Mesela 5 suç kaydı olan birinin, diğer davalarının bitip sabıka kaydına işlenmesi beklenmeden tutuklu yargılanmasının önü açılacak. Belirli suçlarda infaz hükümlerinin, alınan cezanın yüzde 10'u cezaevinde geçirildikten sonra işlemeye başlaması sağlanacaktır. Tutukluluk süresi, kişinin işlediği suçlar ve alacağı cezalarla orantılı belirlenecek. Bu husus toplum vicdanını yaralayan belirli suçlar için geçerli olacak.
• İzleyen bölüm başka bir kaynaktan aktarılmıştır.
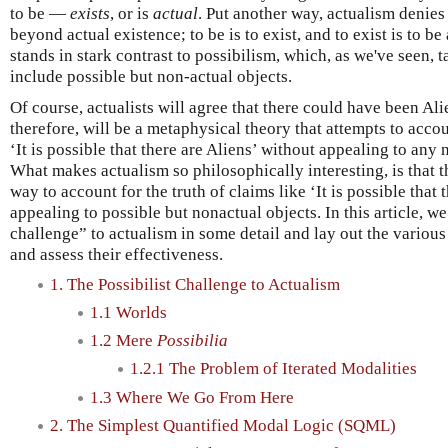
to be —
exists
, or is
actual
. Put another way, actualism denies 
beyond actual existence; to be is to exist, and to exist is to b
stands in stark contrast to possibilism, which, as we've seen, t
include possible but non-actual objects.
Of course, actualists will agree that there could have been Ali
therefore, will be a metaphysical theory that attempts to accoun
‘It is possible that there are Aliens’ without appealing to any
What makes actualism so philosophically interesting, is that t
way to account for the truth of claims like ‘It is possible that 
appealing to possible but nonactual objects. In this article, we 
challenge” to actualism in some detail and lay out the various
and assess their effectiveness.
1. The Possibilist Challenge to Actualism
1.1 Worlds
1.2 Mere
Possibilia
1.2.1 The Problem of Iterated Modalities
1.3 Where We Go From Here
2. The Simplest Quantified Modal Logic (SQML)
Son dönemde medya organlarımız, özellikle reyting kaygısı ile basın ilkelerini umursamayan, son derece sorunlu bir yayın politikası izlemeye başladı. Medyada ve sosyal medyada suça teşvik etmede sorun varsa gerekli müdahalede bulunacağız. Nerede boşluk varsa hal yoluna koyacağız.

"KADIN HAKLARI KONUSUNDA BİZE DERS VERECEK MUHALEFET PARTİSİ YOK"

Kadın hakları konusunda bize ders verecek muhalefet partisi yoktur. Kadının statüsünün güçlendirilmesinde elimize su dökecek kimse de yoktur. Sayın Özgür Özel'e şunu tavsiye ediyorum; kadına yönelik şiddetle mücadeleye katkı sunmak istiyorsan rakı reklamı yapmaktan vazgeç.

Sosyal ve ekonomik hayata katılan tüm kadınlarımız bizim çabalarımızın şahididir. İstanbul Sözleşmesi'nden çekilmemizin kadın haklarına en ufak bir menfi etkisi olmamıştır."